Past, Present and Future of Tor Hidden Services
Abstract
Using the Internet reveals the IP addresses of both communication parties to everybody, who is
able to observe the communication. Anonymity systems like Tor hide the IP addresses and the
communication in such a way that the communication cannot be linked between the two parties.
Tor is a low-latency anonymity network designed for interactive applications, which allows
its users to stay anonymous while using the Internet, for example for Web browsing, e-mail or
instant messaging. In order to achieve anonymity the users’ traffic is routed through the Tor
network by choosing three random network nodes. Thus, the user stays anonymous, because
his real IP address is not used to access the service and no single node in the network can link
the user to the service he is accessing. In addition, Tor provides location-hidden services to allow
services to operate anonymous as well. With location-hidden services the location of a service,
i.e. its IP address, is not revealed by using the service. At the moment the Tor Project works on
an overhaul of the design of location-hidden services.
This paper introduces Tor, explains its design and specification with the goal to understand,
how Tor is working to achieve its anonymity goals. It explains why Tor is built in the way as it is
implemented today, but also states Tor’s limitations and situations in which Tor cannot guarantee
anonymity. Furthermore, location-hidden services are introduced as well. The current hidden
services design is examined in-depth with its shortcomings and drawbacks and it is presented
why this design needs to be renewed. This gives a rationale for a new design of hidden services.

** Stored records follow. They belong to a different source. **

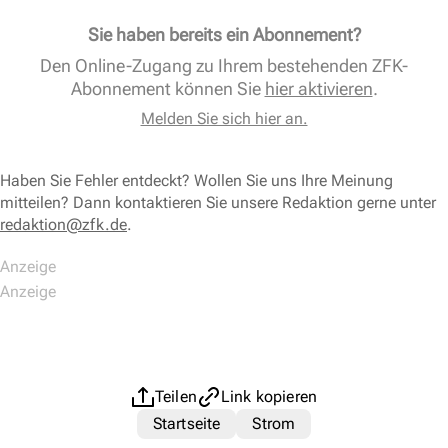
Sie haben bereits ein Abonnement?
Den Online-Zugang zu Ihrem bestehenden ZFK-
Abonnement können Sie
hier aktivieren
.
Melden Sie sich hier an.
Haben Sie Fehler entdeckt? Wollen Sie uns Ihre Meinung
mitteilen? Dann kontaktieren Sie unsere Redaktion gerne unter
redaktion@zfk.de
.
Teilen
Link kopieren
Startseite
Strom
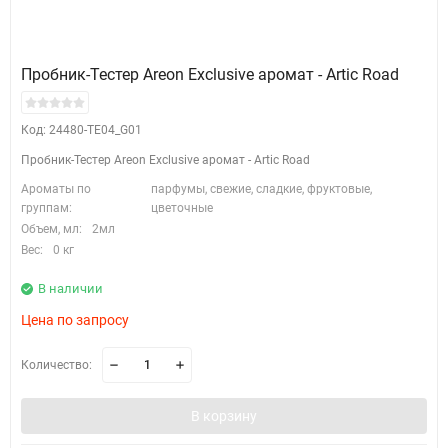
Пробник-Тестер Areon Exclusive аромат - Artic Road
Код: 24480-TE04_G01
Пробник-Тестер Areon Exclusive аромат - Artic Road
Ароматы по
парфумы, свежие, сладкие, фруктовые,
группам:
цветочные
Объем, мл:
2мл
Вес:
0 кг
В наличии
Цена по запросу
Количество:
В корзину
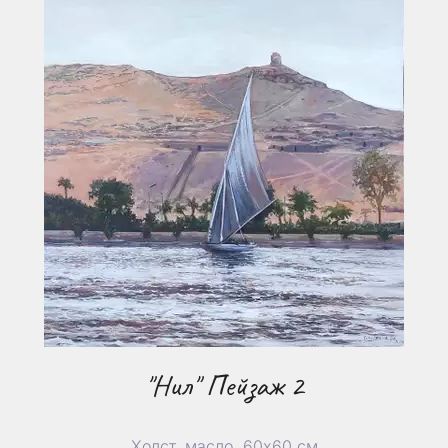
"Нил" Пейзаж 2
Холст, масло, 60х60 см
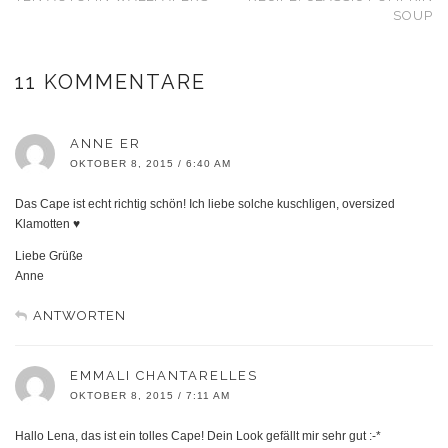
SOUP
11 KOMMENTARE
ANNE ER
OKTOBER 8, 2015 / 6:40 AM
Das Cape ist echt richtig schön! Ich liebe solche kuschligen, oversized
Klamotten ♥
Liebe Grüße
Anne
ANTWORTEN
EMMALI CHANTARELLES
OKTOBER 8, 2015 / 7:11 AM
Hallo Lena, das ist ein tolles Cape! Dein Look gefällt mir sehr gut :-*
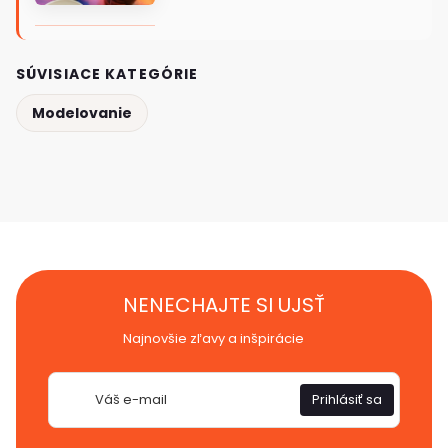
SÚVISIACE KATEGÓRIE
Modelovanie
NENECHAJTE SI UJSŤ
Najnovšie zľavy a inšpirácie
E-
Prihlásiť sa
mail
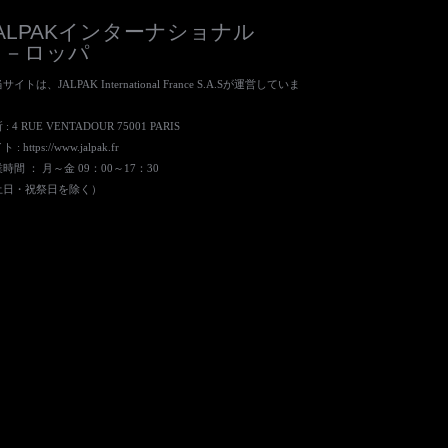
JALPAKインターナショナル
ヨ－ロッパ
サイトは、JALPAK International France S.A.Sが運営していま
。
: 4 RUE VENTADOUR 75001 PARIS
ト :
https://www.jalpak.fr
時間 ： 月～金 09：00～17：30
土日・祝祭日を除く）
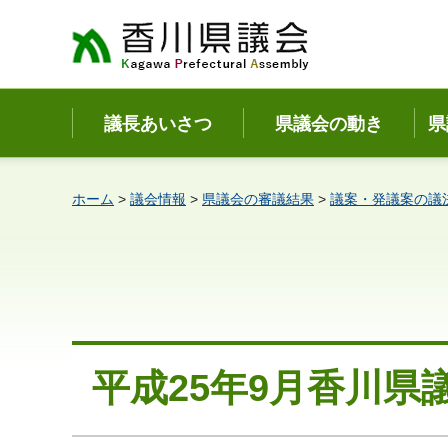
香川県議会
議長あいさつ
県議会の動き
県
ホーム
>
議会情報
>
県議会の審議結果
>
議案・発議案の議
平成25年9月香川県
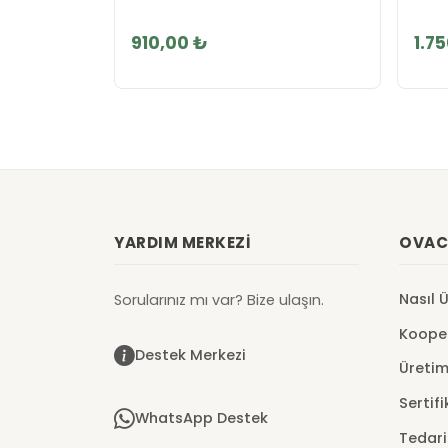
910,00 ₺
1.7
YARDIM MERKEZI
OVAC
Nasıl 
Sorularınız mı var? Bize ulaşın.
Kooper
Destek Merkezi
Üretim
Sertifi
WhatsApp Destek
Tedari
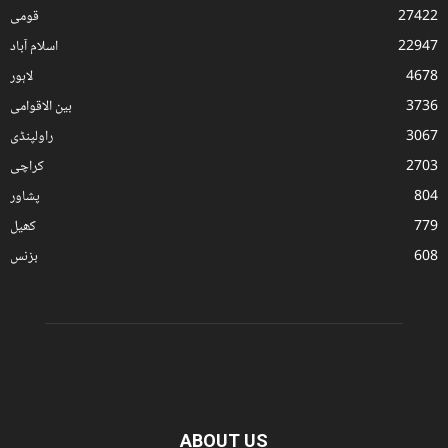
27422
قومی
22947
اسلام آباد
4678
لاہور
3736
بین الاقوامی
3067
راولپنڈی
2703
کراچی
804
پشاور
779
کھیل
608
بزنس
ABOUT US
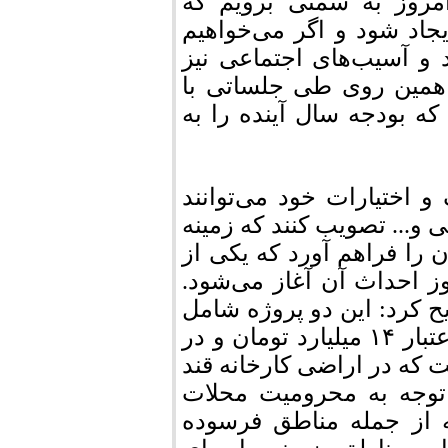
مروز به سمتی برویم که
اد شود و اگر می‌خواهیم
 و آسیب‌های اجتماعی نیز
ز همین روی طی جلساتی با
ه بودجه سال آینده را به
اختیارات خود می‌توانند
 و... تصویب کنند که زمینه
 را فراهم آورد که یکی از
ز احداث آن آغاز می‌شود.
 کرد: این دو پروژه شامل
مرکز خدمات جامع سلامت شهری شماره ۲ با اعتبار ۱۴ میلیارد تومان و در
۷ متر مربع و مرکز اورژانس ۱۱۵ است که در اراضی کارخانه قند
توجه به محرومیت محلات
ه از جمله مناطق فرسوده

The proposed new design is described as well. The paper finishes with a summary of open research
questions, which are not yet addressed by the new hidden services design.

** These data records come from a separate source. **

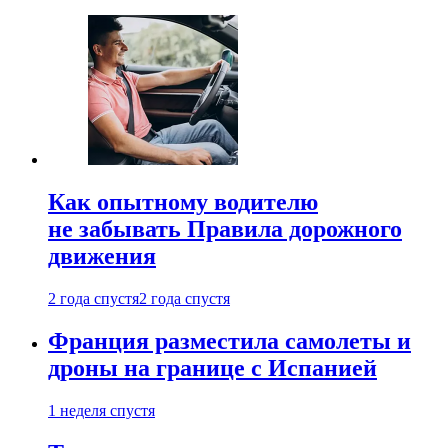
Как опытному водителю
не забывать Правила дорожного
движения
2 года спустя
2 года спустя
Франция разместила самолеты и
дроны на границе с Испанией
1 неделя спустя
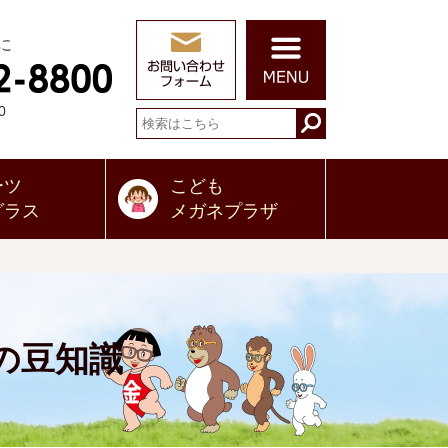
に
0
ーツ
こども
グラス
メガネプラザ
の豆知識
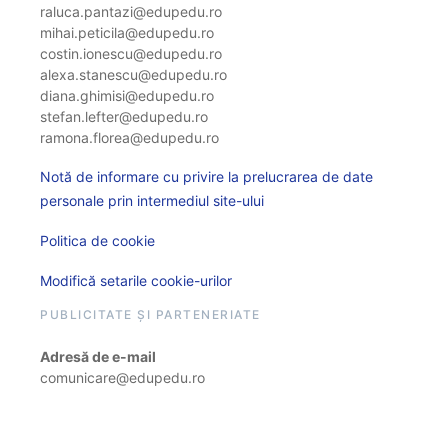
raluca.pantazi@edupedu.ro
mihai.peticila@edupedu.ro
costin.ionescu@edupedu.ro
alexa.stanescu@edupedu.ro
diana.ghimisi@edupedu.ro
stefan.lefter@edupedu.ro
ramona.florea@edupedu.ro
Notă de informare cu privire la prelucrarea de date
personale prin intermediul site-ului
Politica de cookie
Modifică setarile cookie-urilor
PUBLICITATE ȘI PARTENERIATE
Adresă de e-mail
comunicare@edupedu.ro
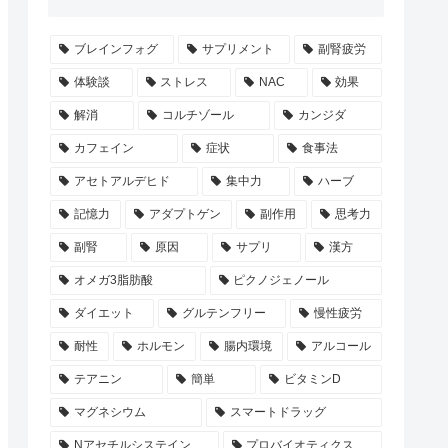
ブレインフォグ
サプリメント
副腎疲労
体験談
ストレス
NAC
効果
解消
コルチゾール
カンジダ
カフェイン
症状
食事法
アセトアルデヒド
集中力
ハーブ
記憶力
アダプトゲン
副作用
思考力
副腎
原因
サプリ
漢方
オメガ3脂肪酸
ピクノジェノール
ダイエット
グルテンフリー
慢性疲労
耐性
ホルモン
腸内環境
アルコール
テアニン
簡単
ビタミンD
マグネシウム
スマートドラッグ
Nアセチルシステイン
プロバイオティクス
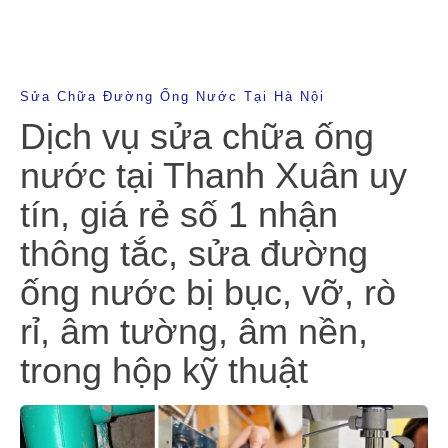
Sửa Chữa Đường Ống Nước Tại Hà Nội
Dịch vụ sửa chữa ống
nước tại Thanh Xuân uy
tín, giá rẻ số 1 nhận
thông tắc, sửa đường
ống nước bị bục, vỡ, rò
rỉ, âm tường, âm nền,
trong hộp kỹ thuật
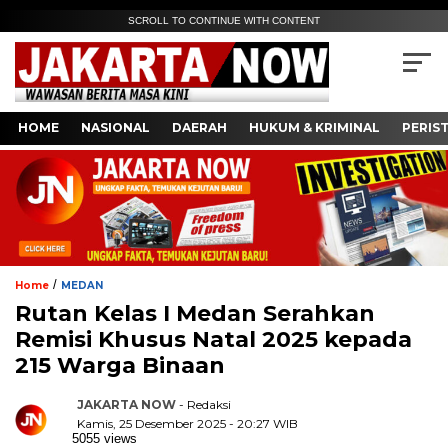
SCROLL TO CONTINUE WITH CONTENT
HOME
NASIONAL
DAERAH
HUKUM & KRIMINAL
PERIS
/
Home
MEDAN
Rutan Kelas I Medan Serahkan
Remisi Khusus Natal 2025 kepada
215 Warga Binaan
JAKARTA NOW
- Redaksi
Kamis, 25 Desember 2025 - 20:27 WIB
5055 views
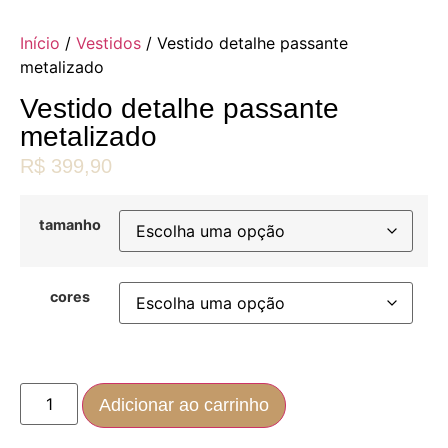
Início
/
Vestidos
/ Vestido detalhe passante
metalizado
Vestido detalhe passante
metalizado
R$
399,90
tamanho
cores
Adicionar ao carrinho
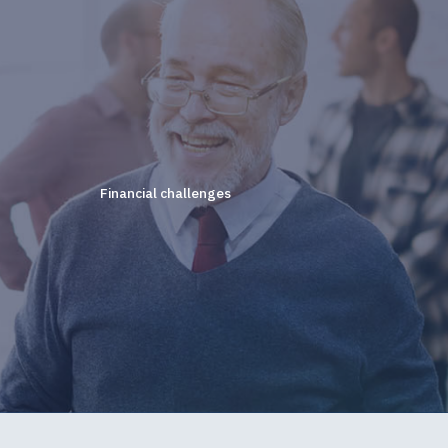
Financial challenges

The goal of this paper is to provide the reader with a thorough understanding of Tor and its
location-hidden services. It goes beyond most introductions of Tor as it looks into Tor’s protocol
specifications and explains the choices made by the designers and developers of Tor. After reading
this paper the reader should be able explain, how Tor is built, why it is implemented this way,
but also what Tor’s limitations are regarding anonymity and what aspects of Tor are not yet well
understood. The focus of this paper is laid on the main Tor application and anonymity. It does
not consider application-level issues such as the Tor Browser or the usage of Tor as a censorship circumvention tool.